Easter Egg Box for Toddlers
Activities for Toddlers for Easter
I love using Easter eggs for all kinds of activities with toddlers.
Here’s a version for children who are at the early talker or prelinguistic level targeting attention, turn taking, and early imitating and requesting.
Materials: Cut holes of various sizes in the top and sides of a larger cardboard box. Gather lots of plastic Easter eggs.
How to Play and What to Say
Show the child how to push the eggs through the holes in the box. Establish a cute verbal routine with single words and short phrases to use as you play. Say something like, “Egg. See? Push! In!” Ask something such as, “Where did it go?” Repeat with all the eggs.
When the box is full, shake the box and say, “Listen! Shake! Shake! Shake! I hear it! Eggs! Let’s get them out!” Dump the eggs out with a cute verbal routine such as, “1…2…3…Whee!” Pause to see if a child will fill in a word like “3” or “Whee” after you’ve said the same words many, many times.

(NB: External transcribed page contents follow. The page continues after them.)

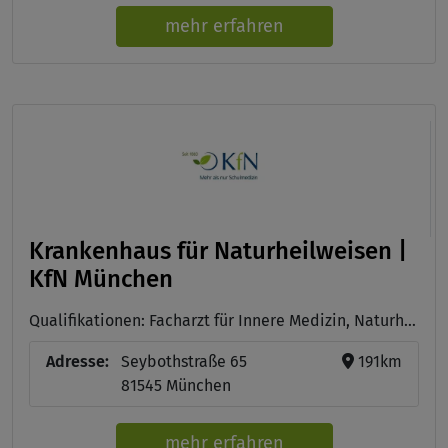
mehr erfahren
Krankenhaus für Naturheilweisen |
KfN München
Qualifikationen: Facharzt für Innere Medizin, Naturheilverfahren und Homöopathie, Ausbildung zur staatlich anerkannten (Alten-) Pflegefachkraft , Vollwertkoch, diätetisch geschulter Koch, Gesundheitstrainer für Ernährung (UGB) und Fastenleiter (UGB)
Adresse:
Seybothstraße 65
191km
81545 München
mehr erfahren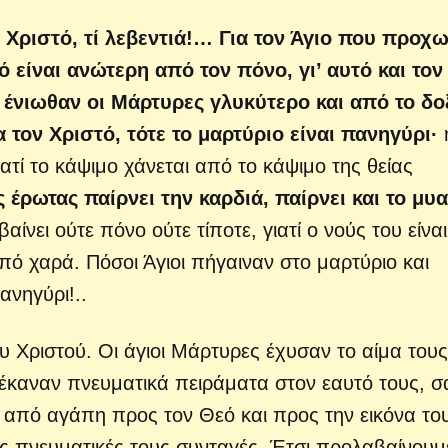
ν Χριστό, τί λεβεντιά!… Για τον Άγιο που προχω
ό είναι ανώτερη από τον πόνο, γι’ αυτό και τον
ο ένιωθαν οι Μάρτυρες γλυκύτερο και από το δο
τον Χριστό, τότε το μαρτύριο είναι πανηγύρι·
ατί το κάψιμο χάνεται από το κάψιμο της θείας
ς έρωτας παίρνει την καρδιά, παίρνει και το μυα
ίνει ούτε πόνο ούτε τίποτε, γιατί ο νούς του είναι
από χαρά. Πόσοι Άγιοι πήγαιναν στο μαρτύριο και
ανηγύρι!..
υ Χριστού. Οι άγιοι Μάρτυρες έχυσαν το αίμα τους,
 έκαναν πνευματικά πειράματα στον εαυτό τους, σ
ι από αγάπη προς τον Θεό και προς την εικόνα το
ς πνευματικές τους συνταγές. Έτσι προλαβαίνουμ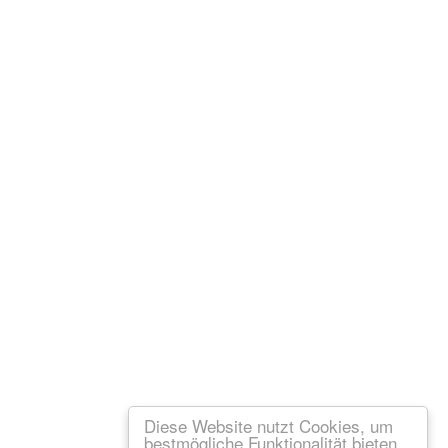
Diese Website nutzt Cookies, um
bestmögliche Funktionalität bieten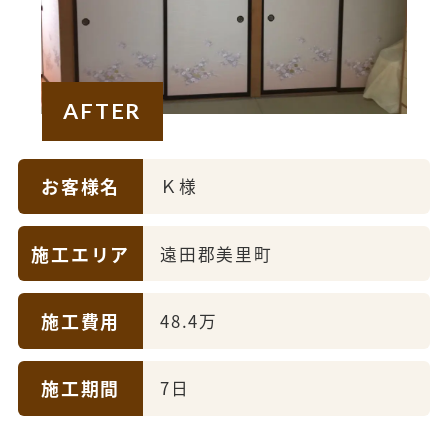
AFTER
お客様名
Ｋ様
施工エリア
遠田郡美里町
施工費用
48.4万
施工期間
7日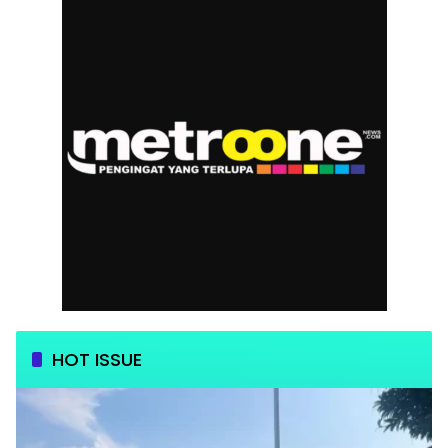
HOT ISSUE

Repeat the routine using your same words.
If a child is developmentally ready, cue him to request another egg by saying “egg” or another all-purpose requesting word or using signs such as “more” and “please.” By doing this, you’re teaching requesting without the pressure of changing the target word.
For children who don’t understand how to ask for what they want, be sure to work on requesting nonverbally using signs or gestures.
This activity will be especially FUN using many, many eggs with small groups of children in daycare, group sessions, or even siblings at home. Once the children have explored and played with the box, introduce a “racing” kind of game. Place the box across the room and show the children how to run get an egg from a bucket or container and then run back to shove it in the hole in the box. There’s no need to use teams or determine “winners” for this kind of game with young children. After the eggs are finished, clap, cheer and repeat the activity!
When other children who are verbal are present, set up requesting situations so that the child you’re working with can hear other children ask for the eggs. If the child you’re working with signs, teach the other children the same sign/s to use to request another egg.